• [PROBLEM REQUIREMENTS]: Please reproduce the text lines of each item below word for word, leaving out the pictures.

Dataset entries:
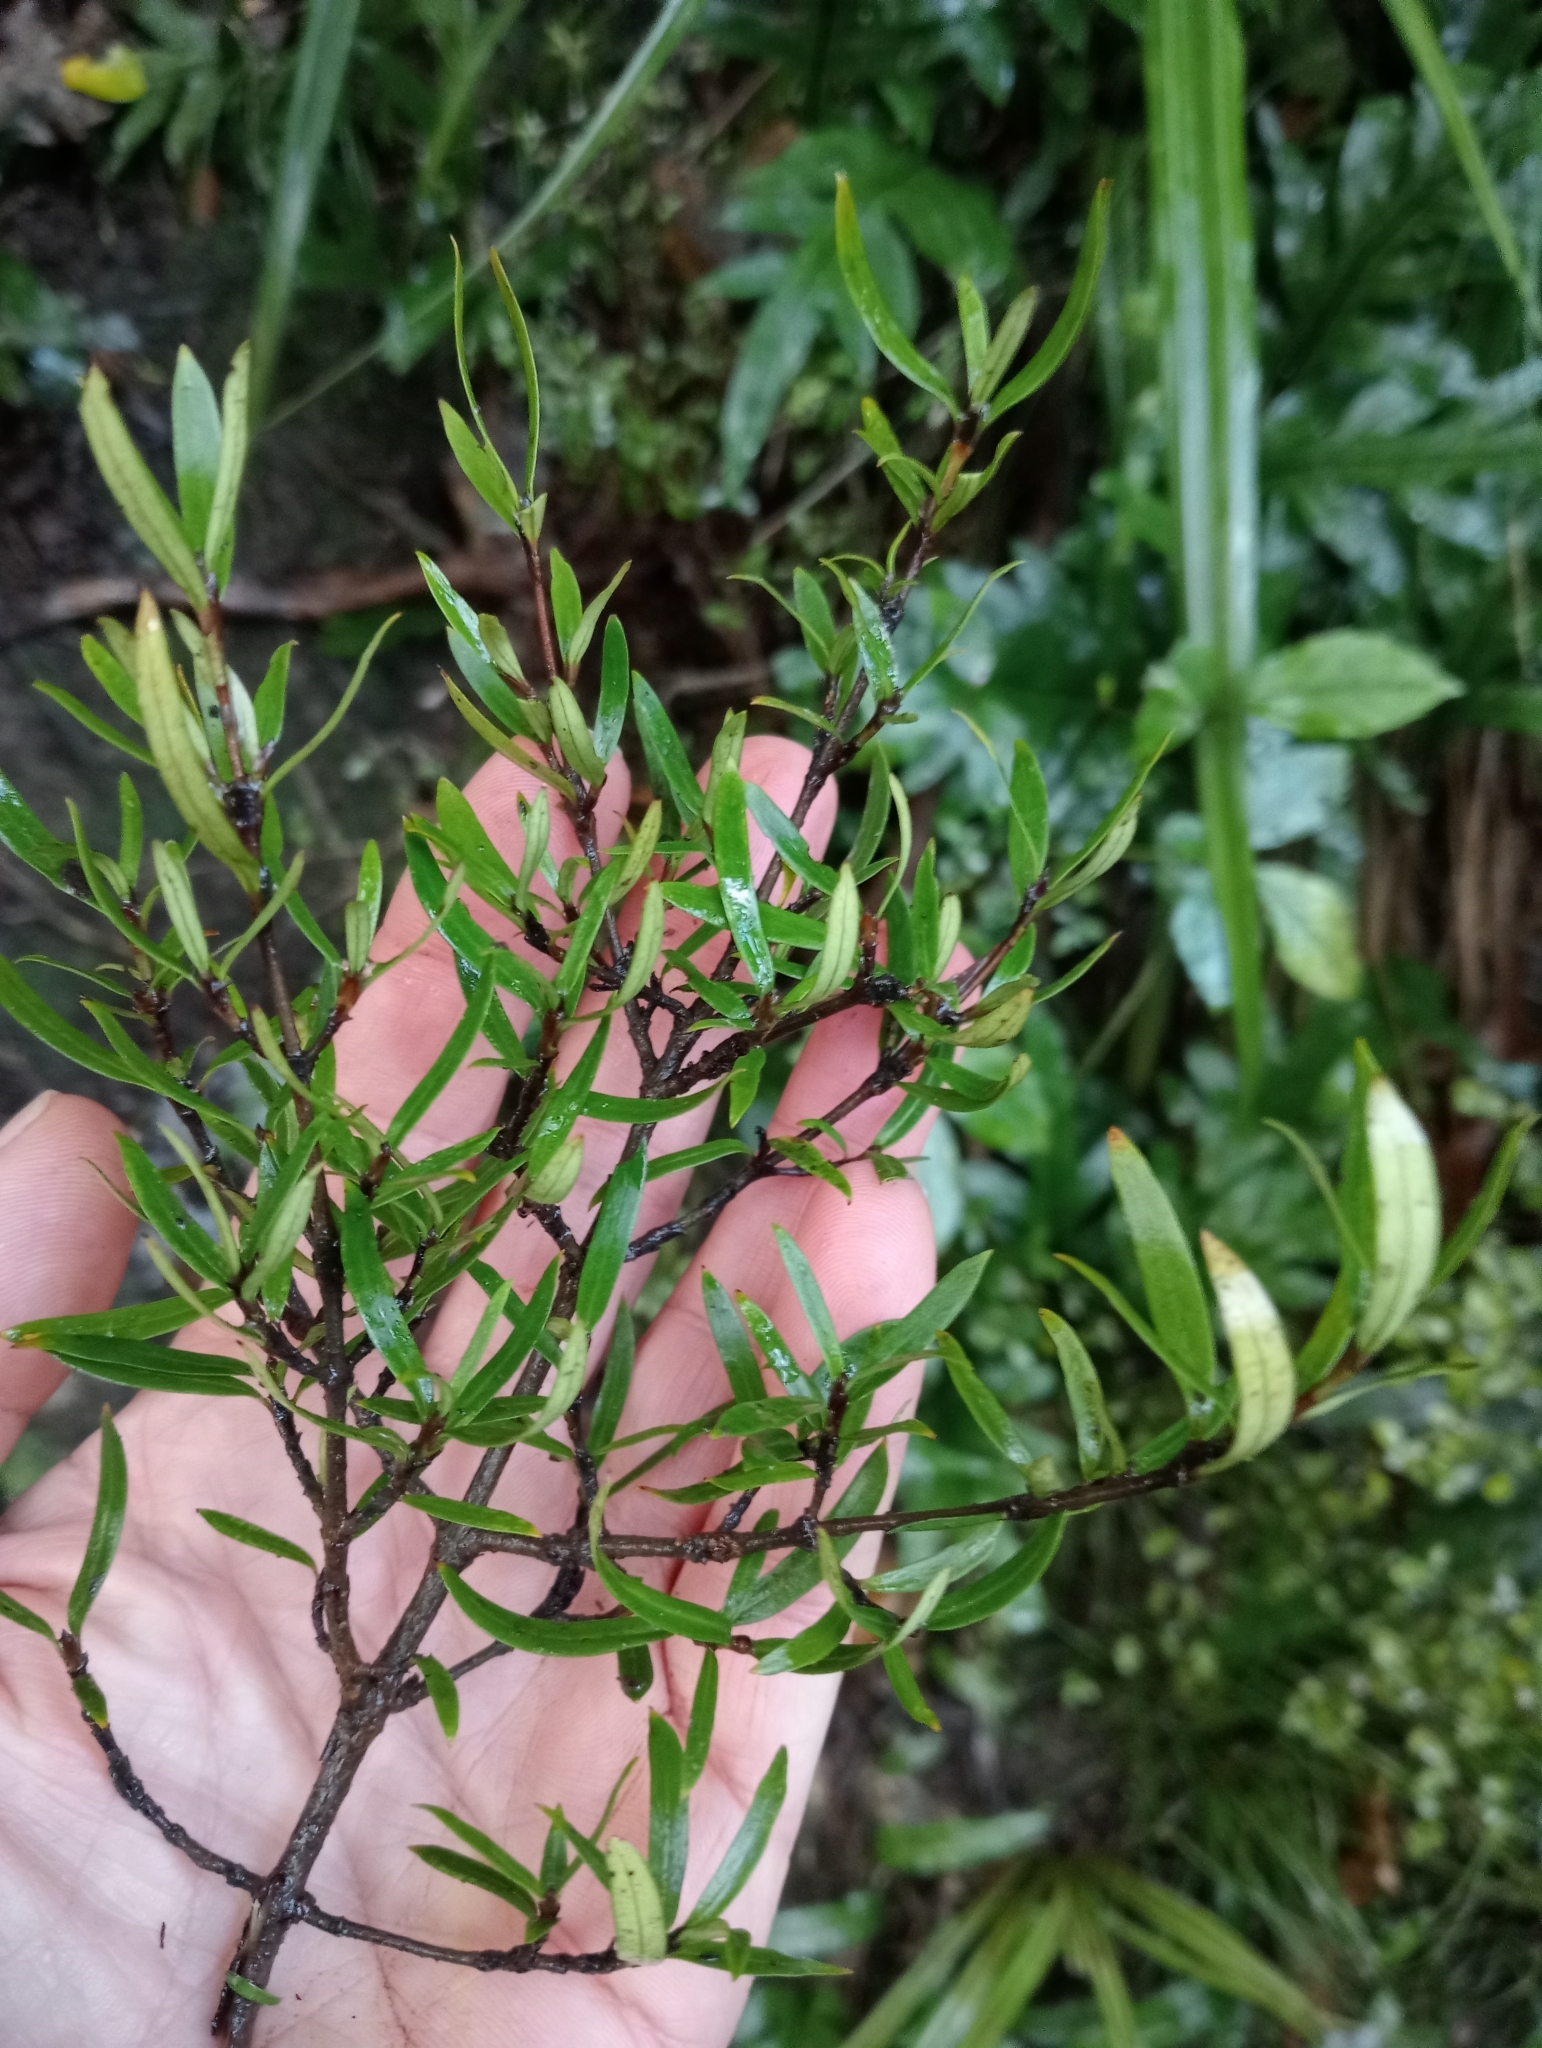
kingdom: Plantae
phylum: Tracheophyta
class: Magnoliopsida
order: Gentianales
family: Rubiaceae
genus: Coprosma
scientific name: Coprosma linariifolia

• [FULL RESPONSE]:
kingdom: Plantae
phylum: Tracheophyta
class: Magnoliopsida
order: Gentianales
family: Rubiaceae
genus: Coprosma
scientific name: Coprosma linariifolia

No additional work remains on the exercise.